There are plaques on almost every physical asset in the performance spaces: chairs, bricks, foyer floors, and for the big donors the naming of theatres and facility rooms. The role of philanthropy and its public acknowledgement is part of the cultural DNA of New York. There is a particular normative behaviour in which everyone is comfortable in affording unquestioned status and privileges to donors: special areas, preferential treatment and I would even go as far as speaking in reverential tones about them. This was so different from our Australian experiences.
Yet without this privatised source would New York have an arts scene?
Where is audience in all this? The challenge for a place like New York is that there is no real way of determining who lives there and who is visiting there. Are the Spanish voices throughout Times Square tourists or are they the documented and undocumented migrants who keep the machinery of commerce well oiled.

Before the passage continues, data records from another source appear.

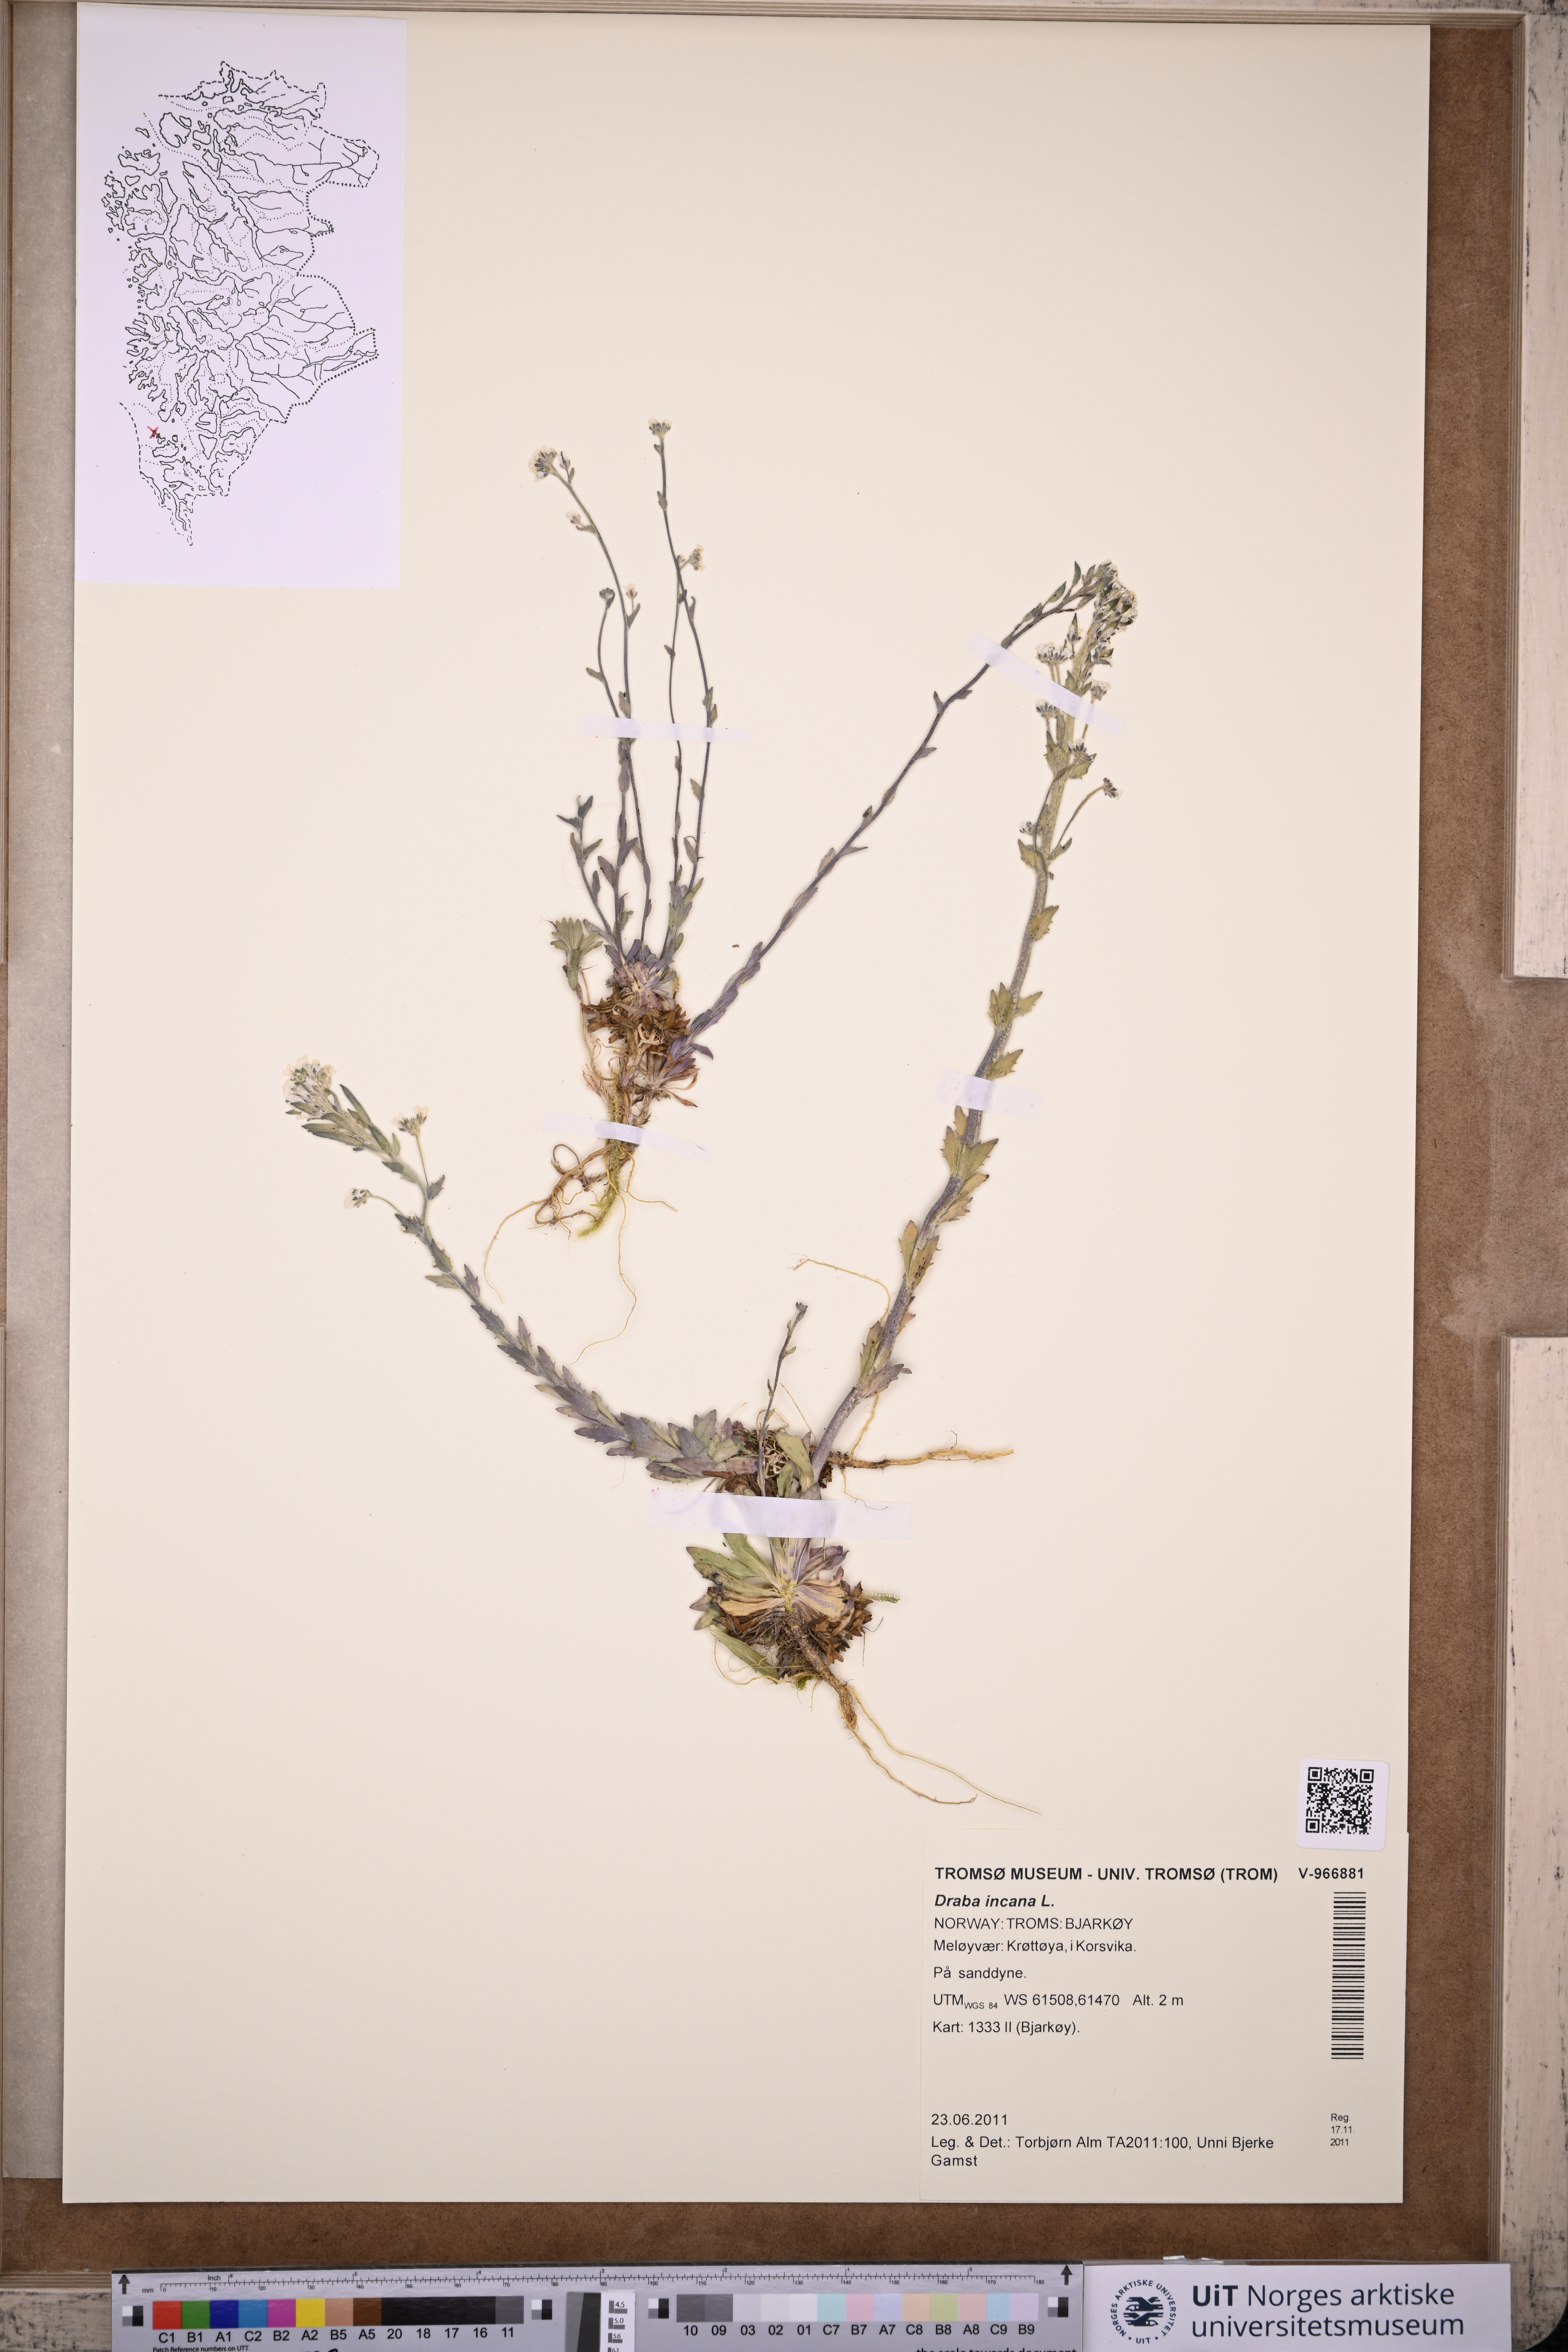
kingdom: Plantae
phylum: Tracheophyta
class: Magnoliopsida
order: Brassicales
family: Brassicaceae
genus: Draba
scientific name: Draba incana
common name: Hoary whitlow-grass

More importantly which of these is attending a Broadway show or a performance in Brooklyn’s BAM?
This is the challenge in understanding audience development in New York. In the observed best practice, companies and organisations sought to understand this, identify the potential resident audiences and develop methods and culturally relevant approaches to build the cultural capital needed to deliver long term audiences.
There is a lot to learn from BtBA and this learning will be more intense as we develop the narratives and relationships that will allow us to pick up the best and discard the worst of what New York has to offer.
So in leaving New York I have changed the soundtrack progressing beyond my Italian American cohort, Sinatra’s refrains and to the more complicated melody/rap combination of Keys and J-Zee.